------ GIVEN INFORMATION

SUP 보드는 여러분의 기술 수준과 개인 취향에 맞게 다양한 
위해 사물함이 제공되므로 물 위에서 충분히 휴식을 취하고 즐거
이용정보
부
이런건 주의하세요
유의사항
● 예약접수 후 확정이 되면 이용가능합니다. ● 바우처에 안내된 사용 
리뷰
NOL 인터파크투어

------------
------ GIVEN INFORMATION

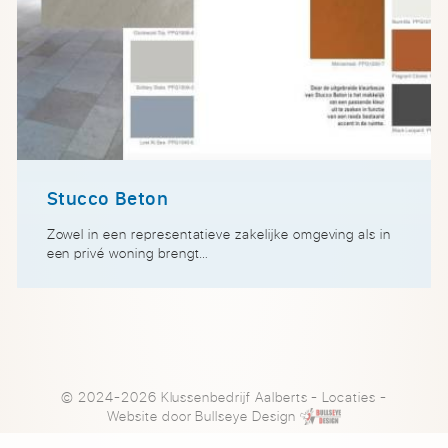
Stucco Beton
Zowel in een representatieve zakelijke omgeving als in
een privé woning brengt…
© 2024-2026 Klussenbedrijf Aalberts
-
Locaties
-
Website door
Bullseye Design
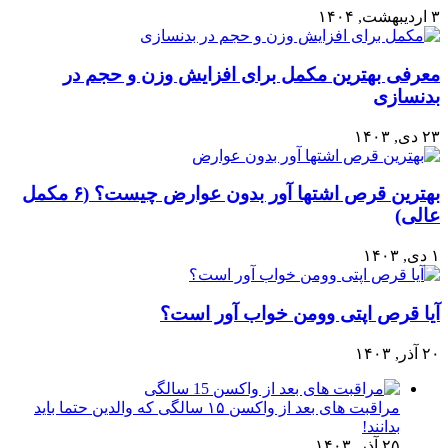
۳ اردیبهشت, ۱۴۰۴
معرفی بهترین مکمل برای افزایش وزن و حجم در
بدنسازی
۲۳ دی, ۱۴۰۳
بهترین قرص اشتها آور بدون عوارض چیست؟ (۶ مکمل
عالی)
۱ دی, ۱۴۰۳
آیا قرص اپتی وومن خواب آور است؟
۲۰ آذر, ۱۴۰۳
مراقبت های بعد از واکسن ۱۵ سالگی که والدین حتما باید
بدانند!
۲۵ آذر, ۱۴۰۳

------------

> **WHAT YOU NEED TO DO**
Each line of the data above that contains the string "مکمل" should be counted; give only the total.

> **RESPONSE**
2